> _Problem details_:
Which usernames post in the forum thread about where to buy RV antifreeze? List every one.

:: Extracted text

# Buy Rv Antifreeze At ?????



## whatdayasay

Where is a good place to buy RV antifreeze ? I didn't see it at Wal-Mart today.


----------



## dougdogs

did you ask at Wal-mart?? I have always gotten mine there. They usually charge a dollar lees than RV shops.

Any super-walmarts near you?


----------



## GarethsDad

At wally world look near the auto/boating section, mine had it on the bottom shelf for $3.49 gal. I used 1.5 gals using the pump winterizing kit and had the water heater in bypass. James


----------



## 2500Ram

Wally world, 2 gallons. Did it 2 weeks ago


----------



## Lmbevard

I got mine on sale at Manards last year. Bought 6 gallons for $2 each, so have 3 gallons left from last year.


----------



## beachbum

Wally-World--Prestone RV/Marine Water system antifreeze. Didn't know they made the stuff. $4.98--ripped off??? Says RV and Marine on the bottle, so I probably got a deal!!







Anyway, says RV and is pink. I MIGHT have to use it soon!!!

::::
:: Excerpted records

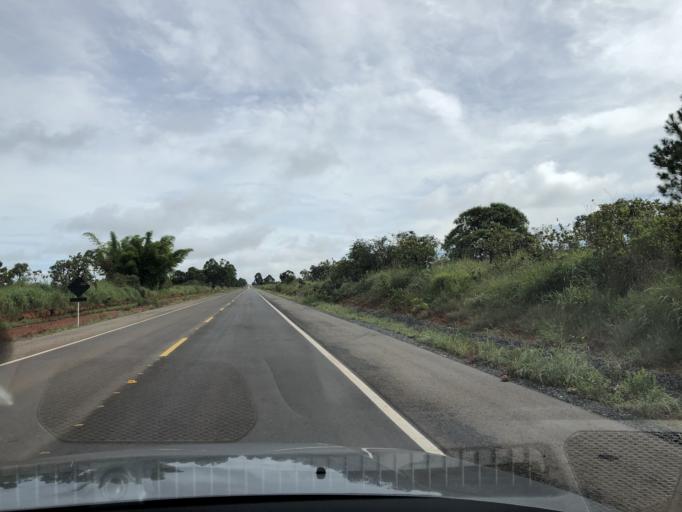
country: BR
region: Federal District
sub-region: Brasilia
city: Brasilia
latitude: -15.6616
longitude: -48.0851
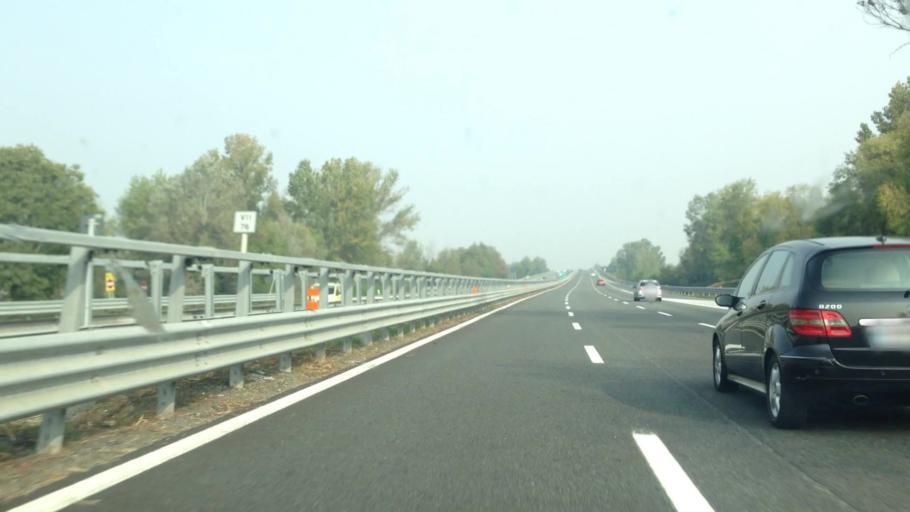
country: IT
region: Piedmont
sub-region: Provincia di Alessandria
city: Mirabello Monferrato
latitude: 45.0180
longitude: 8.5358
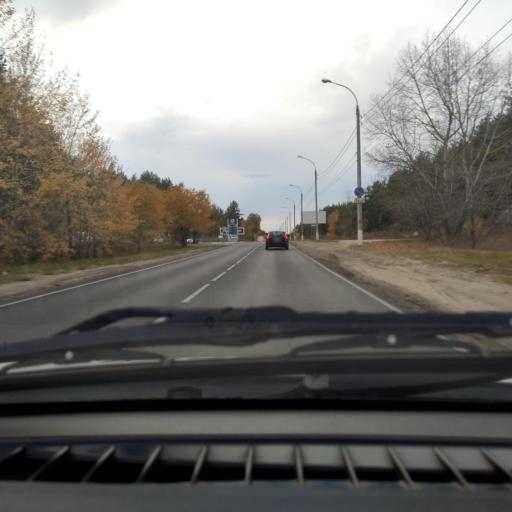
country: RU
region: Samara
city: Zhigulevsk
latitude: 53.4771
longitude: 49.4505
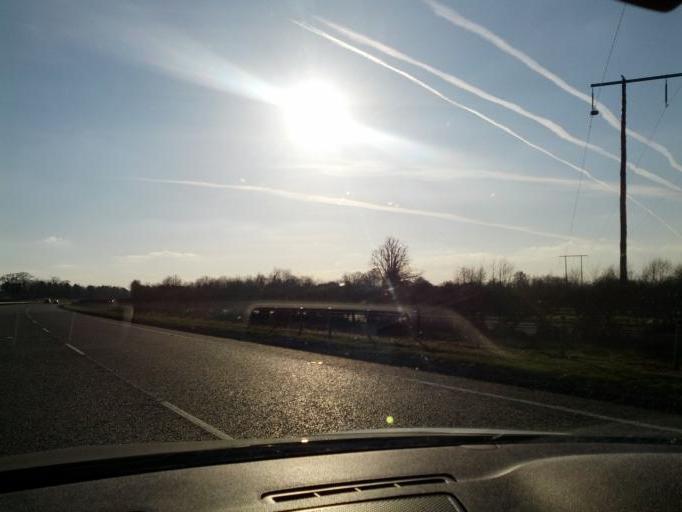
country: IE
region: Leinster
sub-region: Laois
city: Portlaoise
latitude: 53.0188
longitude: -7.2649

::::

> _Full output_:
whatdayasay, dougdogs, GarethsDad, 2500Ram, Lmbevard, beachbum